3 同一家屋内の往療料は原則誰かの「一人分のみ」
介護老人福祉施設を含む、同一家屋内で複数の患者さんが施術を受けた場合の往療料は、別々に支給できないことから、誰か一人分のみの算定となります。だから、一部の施術所においてはたくさんの施術者をマイクロバスに乗せて施設に派遣しているところもあります。このような実態を保険者がみれば「往療料かせぎ」と判断するところでしょう。施設として入居するのであればこの取扱いとなりますが、一軒一軒の家屋が独立した居宅であれば、同一家屋ではないので「居宅ごとに算定が可能」と思われます。しかし、このことについて厚生労働省に問い合わせても明快な回答がありません。
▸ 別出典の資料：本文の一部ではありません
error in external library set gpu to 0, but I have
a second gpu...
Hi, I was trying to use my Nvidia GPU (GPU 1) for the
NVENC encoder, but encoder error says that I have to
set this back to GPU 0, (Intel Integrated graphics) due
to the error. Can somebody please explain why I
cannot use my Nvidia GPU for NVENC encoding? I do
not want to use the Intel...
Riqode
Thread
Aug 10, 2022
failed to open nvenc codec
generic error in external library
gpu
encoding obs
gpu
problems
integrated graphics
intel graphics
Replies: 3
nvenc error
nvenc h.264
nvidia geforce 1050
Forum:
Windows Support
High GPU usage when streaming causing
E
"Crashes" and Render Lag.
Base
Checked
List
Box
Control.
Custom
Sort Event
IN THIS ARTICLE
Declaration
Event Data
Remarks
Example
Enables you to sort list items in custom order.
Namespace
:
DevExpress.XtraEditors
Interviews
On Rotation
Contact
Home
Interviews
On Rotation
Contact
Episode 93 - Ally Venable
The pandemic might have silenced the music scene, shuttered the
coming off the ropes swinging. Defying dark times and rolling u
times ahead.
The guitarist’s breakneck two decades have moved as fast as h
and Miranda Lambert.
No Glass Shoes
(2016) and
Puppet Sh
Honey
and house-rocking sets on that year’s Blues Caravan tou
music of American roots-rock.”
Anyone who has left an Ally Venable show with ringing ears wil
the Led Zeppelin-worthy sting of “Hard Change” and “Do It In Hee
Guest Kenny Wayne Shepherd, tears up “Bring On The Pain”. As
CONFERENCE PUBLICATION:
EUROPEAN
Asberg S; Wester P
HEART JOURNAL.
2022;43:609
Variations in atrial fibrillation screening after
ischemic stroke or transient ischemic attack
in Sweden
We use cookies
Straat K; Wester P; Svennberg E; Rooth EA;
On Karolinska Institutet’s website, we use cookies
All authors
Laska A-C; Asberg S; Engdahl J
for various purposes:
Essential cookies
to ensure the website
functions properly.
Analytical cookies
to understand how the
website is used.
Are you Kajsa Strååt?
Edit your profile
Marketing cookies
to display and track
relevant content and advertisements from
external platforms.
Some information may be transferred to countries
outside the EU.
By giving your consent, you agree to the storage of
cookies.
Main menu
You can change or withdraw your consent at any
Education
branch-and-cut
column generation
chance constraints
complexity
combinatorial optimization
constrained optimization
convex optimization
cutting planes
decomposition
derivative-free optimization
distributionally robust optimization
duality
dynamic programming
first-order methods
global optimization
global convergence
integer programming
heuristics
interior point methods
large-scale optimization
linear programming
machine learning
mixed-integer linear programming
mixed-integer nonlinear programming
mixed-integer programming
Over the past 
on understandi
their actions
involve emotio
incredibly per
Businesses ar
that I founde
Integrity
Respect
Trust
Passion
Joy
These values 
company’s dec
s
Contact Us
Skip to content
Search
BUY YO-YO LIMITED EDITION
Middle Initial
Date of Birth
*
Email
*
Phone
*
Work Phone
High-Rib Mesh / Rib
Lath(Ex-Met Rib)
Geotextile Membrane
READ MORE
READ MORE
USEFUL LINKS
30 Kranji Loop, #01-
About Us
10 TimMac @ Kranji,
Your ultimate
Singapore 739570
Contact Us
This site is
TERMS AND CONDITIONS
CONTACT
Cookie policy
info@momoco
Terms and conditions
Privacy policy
そんな中で、たとえ個々に独立した居宅であっても「すべからく介護老人福祉施設と同様視する」として、複数人分の算定を認めない保険者が出てきました。これは国が明確な運用基準を定めないと、今後もトラブルは続くものと見られます。少なくとも同一家屋内の介護老人福祉施設で複数の患者さんが施術を受けた場合の往療料は一人分のみしか認められないのです。また、往療料の算定にあたって、施設入居の患者さんを、患者さんが施設に入居する前の自宅からの往療距離で算定している施術者がいますが、これは明らかに不当・失当な取扱いです。保険者の調査でこのことが判明すれば、さかのぼって返還を求められることになります。